In an Op-Ed in the Raleigh News-Observer, David Blankenhorn and Elizabeth Marquardt come out in opposition to North Carolina’s Amendment One, against marriage rights, which will be on the ballot next month. They think it goes too far.
I couldn’t help noticing a line at the beginning of the piece, in which the authors attempted to establish their anti-marriage credentials, including this claim about Blankenhorn: “One of us (David) … served as an expert court witness in California’s widely followed ‘Proposition 8’ marriage case.”
That’s curious. Maybe “served” is technically correct, but readers might have been better informed if they knew that in that case, Federal Judge Vaughn Walker wrote an eloquent and thorough explanation (see page 38-49) for why he
…determine[d] that Blankenhorn’s testimony constitutes inadmissible opinion testimony that should be given essentially no weight.
The judge wrote:
Blankenhorn’s interest and study on the subjects of marriage, fatherhood and family structure are evident from the record, but nothing in the record other than the “bald assurance” of Blankenhorn suggests that Blankenhorn’s investigation into marriage has been conducted to the “same level of intellectual rigor” characterizing the practice of anthropologists, sociologists or psychologists. …
The court concludes that Blankenhorn’s proposed definition of marriage is “connected to existing data only by the ipse dixit” [bare assertion] of Blankenhorn and accordingly rejects it….
Blankenhorn’s … conclusion that children raised by their married, biological parents do better on average than children raised in other environments … is unsupported by evidence, and the court therefore rejects his conclusion that a biological link between parents and children influences children’s outcomes. …
Blankenhorn’s third opinion … that recognizing same-sex marriage will lead to the deinstitutionalization of marriage … [was supported by] no credible evidence. … Blankenhorn gave absolutely no explanation why manifestations of the deinstitutionalization of marriage would be exacerbated (and not, for example, ameliorated) by the presence of marriage for same-sex couples. His opinion lacks reliability, as there is simply too great an analytical gap between the data and the opinion Blankenhorn proffered. …

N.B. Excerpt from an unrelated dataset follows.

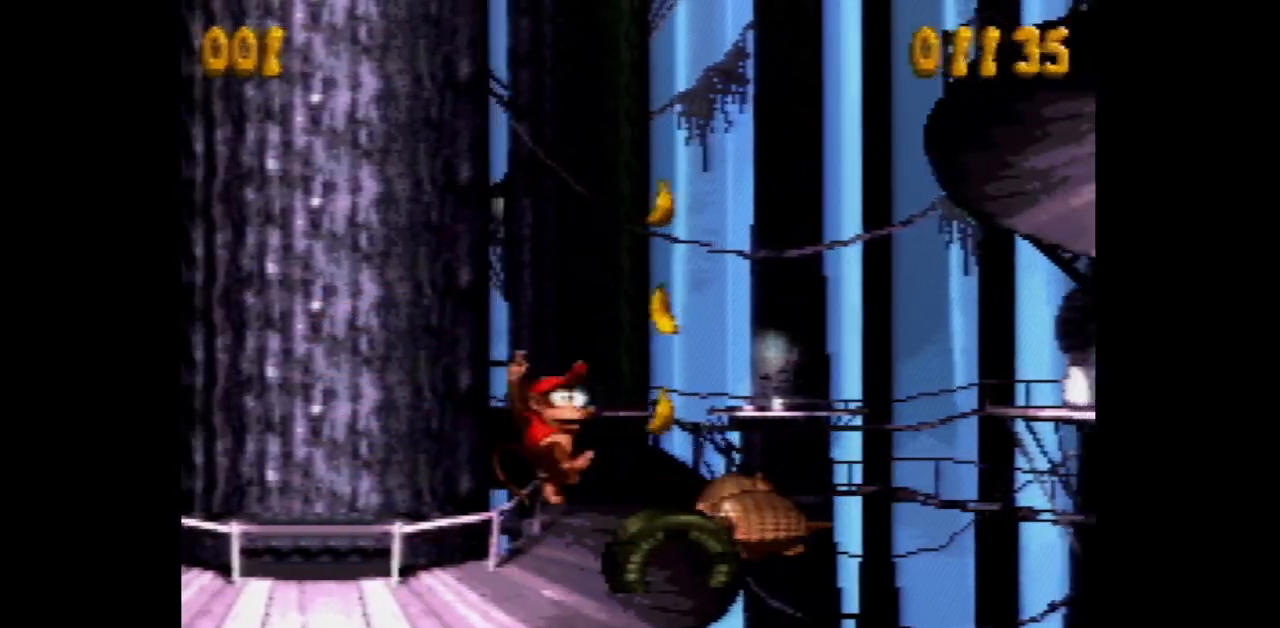
{"buttons": ["B", "Y", "DPAD_RIGHT"], "events": [[267, "Y", "up"], [333, "Y", "down"]]}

Blankenhorn’s opinions are not supported by reliable evidence or methodology and Blankenhorn failed to consider evidence contrary to his view in presenting his testimony. The court therefore finds the opinions of Blankenhorn to be unreliable and entitled to essentially no weight.
After being allowed to testify, in other words, the judge reviewed the evidence of his qualifications — a series of politically-designated think-tank jobs and publications, not subject to scientific peer review — and considered carefully the content of his testimony, and then disqualified him as an expert. So, legally in the case, Blankenhorn was as much an expert as anyone else who declares himself or herself an expert.
This kind of CV padding — permitted by a too-credulous media — is bad news for the public understanding of social science research. Like the National Marriage Project using University letterhead to provide academic gravitas to its unscientific political interventions, this is deceptive and should be called out by social scientists.
And that’s my personal opinion — not a scientific finding.